To expand on this definition a bit, to bridge from text to the wider content world:
Text analytics draws on data mining and visualization and also on natural-language processing (NLP). Supplement NLP with technologies that recognize patterns and extract information from images, audio, video, and composites and you have content analytics.
The concept of content enrichment is easy to grasp: Every link in this article — Web links are accomplished via the HTML “a” anchor tag — is a bit of content enrichment. And semantic content enrichment? Marie Wallace puts it this way, focusing on text but with concepts that extend to the broad set of content types:
When I think about semantic enrichment, I see it as transforming a piece of content into a linked data source. In order to do this you do indeed need text analytics for entity and relationship extraction, but you need more than that…. A text analytics engine might recognize that [Marie Wallace] is a person, [Ireland] is a place, and Marie comes from Ireland and annotate the entities/relationships found. However when doing semantic enrichment, I would want to convert those annotations to openly addressable URIs that contribute to the linked data cloud.
URIs are uniform resource identifiers, Semantic Web terminology for IDs, unique within a namespace, that name or locate things. Web URLs (e.g., http://whitehouse.gov/) are a type of URI.

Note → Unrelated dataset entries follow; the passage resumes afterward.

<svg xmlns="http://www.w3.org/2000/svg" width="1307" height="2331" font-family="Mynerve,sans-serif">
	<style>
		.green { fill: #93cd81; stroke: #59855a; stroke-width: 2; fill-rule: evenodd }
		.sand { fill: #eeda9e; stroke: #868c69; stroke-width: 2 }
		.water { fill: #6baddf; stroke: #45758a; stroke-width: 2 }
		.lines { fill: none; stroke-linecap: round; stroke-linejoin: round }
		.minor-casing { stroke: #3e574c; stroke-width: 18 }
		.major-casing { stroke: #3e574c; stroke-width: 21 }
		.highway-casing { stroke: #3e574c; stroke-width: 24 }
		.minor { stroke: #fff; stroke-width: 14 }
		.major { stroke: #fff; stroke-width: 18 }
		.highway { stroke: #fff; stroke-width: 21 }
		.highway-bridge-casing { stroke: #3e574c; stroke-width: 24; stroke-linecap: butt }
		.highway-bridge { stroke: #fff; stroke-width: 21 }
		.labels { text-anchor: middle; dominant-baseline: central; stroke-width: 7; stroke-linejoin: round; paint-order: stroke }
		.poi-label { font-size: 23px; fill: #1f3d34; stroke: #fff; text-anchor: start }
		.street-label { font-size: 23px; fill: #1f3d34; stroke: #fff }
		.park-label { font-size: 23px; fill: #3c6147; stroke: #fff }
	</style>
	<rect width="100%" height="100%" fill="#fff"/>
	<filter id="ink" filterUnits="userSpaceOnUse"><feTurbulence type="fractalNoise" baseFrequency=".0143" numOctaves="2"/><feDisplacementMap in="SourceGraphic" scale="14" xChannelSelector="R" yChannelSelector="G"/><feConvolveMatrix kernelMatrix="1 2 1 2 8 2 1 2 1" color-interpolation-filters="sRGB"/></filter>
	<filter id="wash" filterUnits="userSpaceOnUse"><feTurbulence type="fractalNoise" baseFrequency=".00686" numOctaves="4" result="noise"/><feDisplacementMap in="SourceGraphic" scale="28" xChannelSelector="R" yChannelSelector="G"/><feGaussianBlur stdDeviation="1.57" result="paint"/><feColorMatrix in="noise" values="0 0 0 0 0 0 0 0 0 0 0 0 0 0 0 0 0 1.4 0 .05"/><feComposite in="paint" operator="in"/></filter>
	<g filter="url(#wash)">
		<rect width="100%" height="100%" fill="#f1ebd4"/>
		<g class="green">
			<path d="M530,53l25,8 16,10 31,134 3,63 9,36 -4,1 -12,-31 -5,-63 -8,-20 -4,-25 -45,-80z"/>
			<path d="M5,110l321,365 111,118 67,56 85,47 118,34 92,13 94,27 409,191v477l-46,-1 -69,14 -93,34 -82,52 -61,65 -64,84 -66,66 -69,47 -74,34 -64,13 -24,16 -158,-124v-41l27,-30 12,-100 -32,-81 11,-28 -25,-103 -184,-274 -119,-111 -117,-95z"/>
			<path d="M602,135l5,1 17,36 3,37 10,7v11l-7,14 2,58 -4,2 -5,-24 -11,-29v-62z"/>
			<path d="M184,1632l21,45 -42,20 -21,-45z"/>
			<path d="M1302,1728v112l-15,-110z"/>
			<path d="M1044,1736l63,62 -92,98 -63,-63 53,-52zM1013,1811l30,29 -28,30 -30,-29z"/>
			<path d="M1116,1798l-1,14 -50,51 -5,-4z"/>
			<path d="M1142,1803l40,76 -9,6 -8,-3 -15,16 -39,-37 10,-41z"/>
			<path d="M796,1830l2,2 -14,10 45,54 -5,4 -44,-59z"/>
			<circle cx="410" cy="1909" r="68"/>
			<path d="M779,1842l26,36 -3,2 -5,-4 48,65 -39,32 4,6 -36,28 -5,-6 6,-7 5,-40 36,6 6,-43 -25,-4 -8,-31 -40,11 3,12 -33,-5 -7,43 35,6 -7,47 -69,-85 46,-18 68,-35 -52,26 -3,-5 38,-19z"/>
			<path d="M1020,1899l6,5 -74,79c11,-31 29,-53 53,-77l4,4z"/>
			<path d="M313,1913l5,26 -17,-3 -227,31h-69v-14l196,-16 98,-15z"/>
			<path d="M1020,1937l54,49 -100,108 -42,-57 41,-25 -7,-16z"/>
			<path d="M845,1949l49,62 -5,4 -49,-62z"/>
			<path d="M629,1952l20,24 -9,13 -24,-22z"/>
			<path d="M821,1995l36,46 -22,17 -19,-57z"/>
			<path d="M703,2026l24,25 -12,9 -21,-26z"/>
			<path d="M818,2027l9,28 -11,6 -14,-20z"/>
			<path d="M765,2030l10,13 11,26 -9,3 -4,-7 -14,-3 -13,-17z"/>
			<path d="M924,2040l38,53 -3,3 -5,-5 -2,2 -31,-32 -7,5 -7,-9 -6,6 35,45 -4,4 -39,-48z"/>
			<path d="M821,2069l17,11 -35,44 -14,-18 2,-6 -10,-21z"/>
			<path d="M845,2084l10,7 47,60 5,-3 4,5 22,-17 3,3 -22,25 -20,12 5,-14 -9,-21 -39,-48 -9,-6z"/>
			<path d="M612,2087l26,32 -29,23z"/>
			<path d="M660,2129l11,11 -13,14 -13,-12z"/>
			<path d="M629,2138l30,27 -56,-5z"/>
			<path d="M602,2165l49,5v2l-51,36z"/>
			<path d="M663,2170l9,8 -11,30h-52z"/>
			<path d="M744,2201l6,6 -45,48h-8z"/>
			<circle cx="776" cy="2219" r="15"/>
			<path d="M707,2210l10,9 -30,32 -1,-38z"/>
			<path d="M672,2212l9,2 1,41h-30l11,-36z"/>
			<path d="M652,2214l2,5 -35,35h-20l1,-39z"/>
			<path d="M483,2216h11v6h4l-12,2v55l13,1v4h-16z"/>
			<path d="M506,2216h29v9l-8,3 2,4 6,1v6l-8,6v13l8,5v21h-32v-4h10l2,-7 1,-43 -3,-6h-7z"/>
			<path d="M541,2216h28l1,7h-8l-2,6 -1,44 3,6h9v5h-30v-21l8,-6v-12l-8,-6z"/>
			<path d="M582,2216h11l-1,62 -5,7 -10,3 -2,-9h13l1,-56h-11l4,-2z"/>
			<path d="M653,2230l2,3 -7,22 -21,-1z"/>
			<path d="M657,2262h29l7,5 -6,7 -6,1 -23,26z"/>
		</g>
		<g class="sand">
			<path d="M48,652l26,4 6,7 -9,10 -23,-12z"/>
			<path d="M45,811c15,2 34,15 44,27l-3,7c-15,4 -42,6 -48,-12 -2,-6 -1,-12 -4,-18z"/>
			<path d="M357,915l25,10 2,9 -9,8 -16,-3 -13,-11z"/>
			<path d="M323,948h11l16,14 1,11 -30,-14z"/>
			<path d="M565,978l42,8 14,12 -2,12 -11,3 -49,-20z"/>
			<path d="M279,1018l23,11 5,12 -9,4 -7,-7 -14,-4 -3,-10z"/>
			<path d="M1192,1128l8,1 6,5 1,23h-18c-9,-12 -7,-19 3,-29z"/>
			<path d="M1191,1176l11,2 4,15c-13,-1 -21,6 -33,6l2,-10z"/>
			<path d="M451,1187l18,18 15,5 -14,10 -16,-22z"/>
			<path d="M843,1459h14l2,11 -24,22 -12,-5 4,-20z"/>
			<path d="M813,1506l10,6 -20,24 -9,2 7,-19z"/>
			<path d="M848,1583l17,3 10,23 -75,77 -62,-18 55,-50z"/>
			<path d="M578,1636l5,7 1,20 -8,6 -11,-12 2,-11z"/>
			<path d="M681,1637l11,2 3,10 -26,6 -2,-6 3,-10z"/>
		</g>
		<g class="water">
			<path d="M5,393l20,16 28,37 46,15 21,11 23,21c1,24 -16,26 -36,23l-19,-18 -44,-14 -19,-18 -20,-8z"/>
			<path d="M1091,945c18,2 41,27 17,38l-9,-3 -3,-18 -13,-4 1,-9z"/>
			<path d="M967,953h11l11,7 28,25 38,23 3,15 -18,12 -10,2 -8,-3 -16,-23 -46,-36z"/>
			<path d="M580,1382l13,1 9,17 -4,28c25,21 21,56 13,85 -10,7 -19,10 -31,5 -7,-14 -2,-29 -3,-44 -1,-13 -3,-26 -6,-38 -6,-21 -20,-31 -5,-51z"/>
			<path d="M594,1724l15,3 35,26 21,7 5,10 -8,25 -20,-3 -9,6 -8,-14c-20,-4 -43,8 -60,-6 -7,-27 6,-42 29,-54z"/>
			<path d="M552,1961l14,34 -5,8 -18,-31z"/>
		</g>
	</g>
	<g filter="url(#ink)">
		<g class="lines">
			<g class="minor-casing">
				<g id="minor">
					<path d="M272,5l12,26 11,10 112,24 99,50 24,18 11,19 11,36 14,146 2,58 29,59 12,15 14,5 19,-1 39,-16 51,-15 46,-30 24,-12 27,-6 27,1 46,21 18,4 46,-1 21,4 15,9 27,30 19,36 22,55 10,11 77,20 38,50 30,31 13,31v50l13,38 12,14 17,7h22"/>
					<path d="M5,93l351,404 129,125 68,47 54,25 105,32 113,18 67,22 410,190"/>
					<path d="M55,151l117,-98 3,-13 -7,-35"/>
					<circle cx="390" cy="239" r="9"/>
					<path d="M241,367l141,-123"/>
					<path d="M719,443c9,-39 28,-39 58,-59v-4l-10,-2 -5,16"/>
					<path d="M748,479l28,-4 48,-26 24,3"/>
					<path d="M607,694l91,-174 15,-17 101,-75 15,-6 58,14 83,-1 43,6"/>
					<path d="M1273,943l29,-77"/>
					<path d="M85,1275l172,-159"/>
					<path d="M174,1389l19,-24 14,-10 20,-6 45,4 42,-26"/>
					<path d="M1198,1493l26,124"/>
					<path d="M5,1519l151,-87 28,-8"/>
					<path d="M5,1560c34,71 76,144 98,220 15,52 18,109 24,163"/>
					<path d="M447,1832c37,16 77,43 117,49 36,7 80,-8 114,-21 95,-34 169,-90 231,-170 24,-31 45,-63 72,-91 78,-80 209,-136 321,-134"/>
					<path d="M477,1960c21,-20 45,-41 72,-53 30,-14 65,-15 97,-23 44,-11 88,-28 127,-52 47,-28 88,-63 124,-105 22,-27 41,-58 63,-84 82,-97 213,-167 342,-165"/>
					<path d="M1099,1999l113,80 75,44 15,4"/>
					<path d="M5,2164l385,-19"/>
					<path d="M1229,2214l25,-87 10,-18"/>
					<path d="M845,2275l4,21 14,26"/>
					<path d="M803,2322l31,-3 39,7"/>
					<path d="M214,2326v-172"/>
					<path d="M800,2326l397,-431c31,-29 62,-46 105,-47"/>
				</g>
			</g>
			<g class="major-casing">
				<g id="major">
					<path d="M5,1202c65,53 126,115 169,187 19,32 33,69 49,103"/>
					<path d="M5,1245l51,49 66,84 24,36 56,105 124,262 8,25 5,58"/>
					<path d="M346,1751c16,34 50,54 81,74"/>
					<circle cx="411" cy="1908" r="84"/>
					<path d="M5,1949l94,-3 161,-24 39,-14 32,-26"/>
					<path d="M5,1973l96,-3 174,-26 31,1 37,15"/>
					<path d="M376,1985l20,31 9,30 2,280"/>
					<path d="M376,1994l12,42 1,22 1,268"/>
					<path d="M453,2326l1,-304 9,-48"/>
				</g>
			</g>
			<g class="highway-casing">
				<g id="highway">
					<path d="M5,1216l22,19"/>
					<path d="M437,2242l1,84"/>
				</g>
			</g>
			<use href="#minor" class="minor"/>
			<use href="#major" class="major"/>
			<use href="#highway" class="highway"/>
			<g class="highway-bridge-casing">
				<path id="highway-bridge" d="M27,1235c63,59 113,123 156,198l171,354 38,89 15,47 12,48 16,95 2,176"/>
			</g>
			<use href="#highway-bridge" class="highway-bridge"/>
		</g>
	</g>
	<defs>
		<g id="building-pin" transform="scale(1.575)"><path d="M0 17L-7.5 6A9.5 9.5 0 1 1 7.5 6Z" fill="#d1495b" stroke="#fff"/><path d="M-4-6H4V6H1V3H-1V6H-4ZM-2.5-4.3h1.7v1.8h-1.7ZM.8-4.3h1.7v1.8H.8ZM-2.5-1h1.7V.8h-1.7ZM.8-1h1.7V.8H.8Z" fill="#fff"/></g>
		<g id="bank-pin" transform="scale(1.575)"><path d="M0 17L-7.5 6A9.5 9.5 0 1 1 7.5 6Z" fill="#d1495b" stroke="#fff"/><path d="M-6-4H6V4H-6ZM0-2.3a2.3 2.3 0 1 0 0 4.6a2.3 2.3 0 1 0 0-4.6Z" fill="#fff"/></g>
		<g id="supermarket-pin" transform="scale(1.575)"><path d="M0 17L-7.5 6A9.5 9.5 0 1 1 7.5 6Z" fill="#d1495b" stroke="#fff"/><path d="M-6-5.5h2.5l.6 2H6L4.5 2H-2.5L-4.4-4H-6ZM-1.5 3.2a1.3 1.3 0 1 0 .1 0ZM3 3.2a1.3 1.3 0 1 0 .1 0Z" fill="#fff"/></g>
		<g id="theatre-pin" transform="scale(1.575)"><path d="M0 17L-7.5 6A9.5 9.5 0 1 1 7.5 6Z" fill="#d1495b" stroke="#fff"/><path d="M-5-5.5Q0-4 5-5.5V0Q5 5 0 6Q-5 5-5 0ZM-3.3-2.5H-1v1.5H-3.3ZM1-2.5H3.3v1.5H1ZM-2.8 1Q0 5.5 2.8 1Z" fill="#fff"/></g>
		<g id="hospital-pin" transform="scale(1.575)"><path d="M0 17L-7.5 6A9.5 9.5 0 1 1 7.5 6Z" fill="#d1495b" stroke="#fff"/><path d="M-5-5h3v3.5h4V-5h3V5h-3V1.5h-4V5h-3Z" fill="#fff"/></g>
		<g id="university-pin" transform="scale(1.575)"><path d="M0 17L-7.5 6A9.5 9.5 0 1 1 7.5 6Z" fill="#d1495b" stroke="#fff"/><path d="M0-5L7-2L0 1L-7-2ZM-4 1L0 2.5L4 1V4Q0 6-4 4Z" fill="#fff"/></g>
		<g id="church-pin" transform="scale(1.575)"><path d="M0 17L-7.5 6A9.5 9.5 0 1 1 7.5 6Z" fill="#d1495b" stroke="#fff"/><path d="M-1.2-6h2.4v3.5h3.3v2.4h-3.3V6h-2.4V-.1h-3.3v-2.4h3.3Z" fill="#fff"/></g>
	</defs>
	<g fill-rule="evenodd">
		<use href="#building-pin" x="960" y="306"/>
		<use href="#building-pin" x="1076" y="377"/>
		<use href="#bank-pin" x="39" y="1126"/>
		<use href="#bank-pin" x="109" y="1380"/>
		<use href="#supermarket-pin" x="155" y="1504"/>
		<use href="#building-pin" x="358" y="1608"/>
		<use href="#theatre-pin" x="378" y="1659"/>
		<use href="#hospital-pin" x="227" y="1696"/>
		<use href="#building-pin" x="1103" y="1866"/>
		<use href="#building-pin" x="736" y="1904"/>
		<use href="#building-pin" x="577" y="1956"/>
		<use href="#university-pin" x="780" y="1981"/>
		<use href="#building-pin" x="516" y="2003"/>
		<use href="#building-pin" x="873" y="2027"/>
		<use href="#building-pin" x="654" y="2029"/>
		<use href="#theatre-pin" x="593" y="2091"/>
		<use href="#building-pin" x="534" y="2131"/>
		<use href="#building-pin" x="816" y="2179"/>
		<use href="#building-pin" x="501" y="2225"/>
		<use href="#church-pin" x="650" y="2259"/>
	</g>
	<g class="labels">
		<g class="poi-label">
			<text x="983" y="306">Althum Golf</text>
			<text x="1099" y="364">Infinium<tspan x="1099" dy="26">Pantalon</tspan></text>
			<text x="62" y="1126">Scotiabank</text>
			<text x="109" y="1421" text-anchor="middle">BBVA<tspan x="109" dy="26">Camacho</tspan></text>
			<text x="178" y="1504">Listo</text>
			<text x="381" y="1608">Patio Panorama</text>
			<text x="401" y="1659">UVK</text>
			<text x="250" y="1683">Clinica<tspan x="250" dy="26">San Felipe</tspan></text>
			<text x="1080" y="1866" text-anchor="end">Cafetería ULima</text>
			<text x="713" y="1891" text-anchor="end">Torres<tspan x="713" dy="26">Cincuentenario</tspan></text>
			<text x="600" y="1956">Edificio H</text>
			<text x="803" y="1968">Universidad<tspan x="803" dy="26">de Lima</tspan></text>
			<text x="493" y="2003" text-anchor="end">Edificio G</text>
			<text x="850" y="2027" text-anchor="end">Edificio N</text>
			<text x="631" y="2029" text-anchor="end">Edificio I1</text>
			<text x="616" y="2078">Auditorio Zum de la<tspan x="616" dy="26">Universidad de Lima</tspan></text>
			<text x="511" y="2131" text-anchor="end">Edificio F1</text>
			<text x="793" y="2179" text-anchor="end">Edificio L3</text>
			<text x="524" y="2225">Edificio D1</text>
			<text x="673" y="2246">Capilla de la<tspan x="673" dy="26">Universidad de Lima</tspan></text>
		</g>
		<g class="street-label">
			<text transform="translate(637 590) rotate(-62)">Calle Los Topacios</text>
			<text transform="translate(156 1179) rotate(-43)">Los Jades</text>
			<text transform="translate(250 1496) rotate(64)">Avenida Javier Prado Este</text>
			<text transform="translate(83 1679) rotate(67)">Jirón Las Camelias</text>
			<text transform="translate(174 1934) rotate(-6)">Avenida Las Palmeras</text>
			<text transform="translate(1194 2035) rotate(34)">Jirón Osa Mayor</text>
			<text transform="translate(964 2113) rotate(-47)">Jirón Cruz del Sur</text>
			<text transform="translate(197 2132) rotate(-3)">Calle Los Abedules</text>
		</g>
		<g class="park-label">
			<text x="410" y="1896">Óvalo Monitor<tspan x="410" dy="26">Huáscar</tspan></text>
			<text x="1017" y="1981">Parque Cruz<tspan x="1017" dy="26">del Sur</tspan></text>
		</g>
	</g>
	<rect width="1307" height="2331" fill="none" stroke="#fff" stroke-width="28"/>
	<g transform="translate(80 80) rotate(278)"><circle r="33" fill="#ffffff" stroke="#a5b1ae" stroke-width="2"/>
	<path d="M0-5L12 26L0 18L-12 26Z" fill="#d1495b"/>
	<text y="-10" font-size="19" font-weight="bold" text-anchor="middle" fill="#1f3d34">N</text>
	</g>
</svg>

Rather than write my own annotation elaboration, I’ll reuse one from the Web site of Ontotext, a semantic-technology developer:
Annotation, or tagging, is about attaching names, attributes, comments, descriptions, etc. to a document or to a selected part in a text. It provides additional information (metadata) about an existing piece of data.
Semantic Annotation goes one level deeper:
- It enriches the unstructured or semi-structured data with a context that is further linked to the structured knowledge of a domain.
- It allows results that are not explicitly related to the original search.
The earliest specific semantic content enrichment reference I’ve encountered is in an Ontotext paper, Towards Semantic Web Information Extraction, presented at the 2003 International Semantic Web Conference (ISWC). The paper covers work based on Ontotext’s Knowledge and Information Management (KIM) platform, which in turn relies on GATE, the General Architecture for Text Engineering, an open-source text-analysis framework and toolkit, Apache Lucene, and other technologies. The Ontotext folks have other, related papers posted on the company Web site.
The Ontotext materials help explain the role text/content analytics can and should (but doesn’t often enough) play as a Semantic Web generator. The entities, concepts, events, and other features discerned, via content analytics, in text and rich media not only enable smart content; they can also be loaded to knowledge bases (which I won’t get into here, other than to say that systems such as IBM Watson and Wolfram Alpha use them) and Semantic Web triple stores.
There are other solution providers in the content analytics meets semantic annotation/enrichment game. In addition to IBM and Ontotext, they include HP Autonomy, MarkLogic, OpenText, Temis, and the nascent, open-source IKS project. Other vendors offer enterprise-strength building blocks, for instance, SAS via the various SAS Text Analytics components.
I’m sold on this stuff given the business benefits for content producers and content consumers alike. These technologies — and the interplay between analytics and semantics — are key in making sense of the digital universe.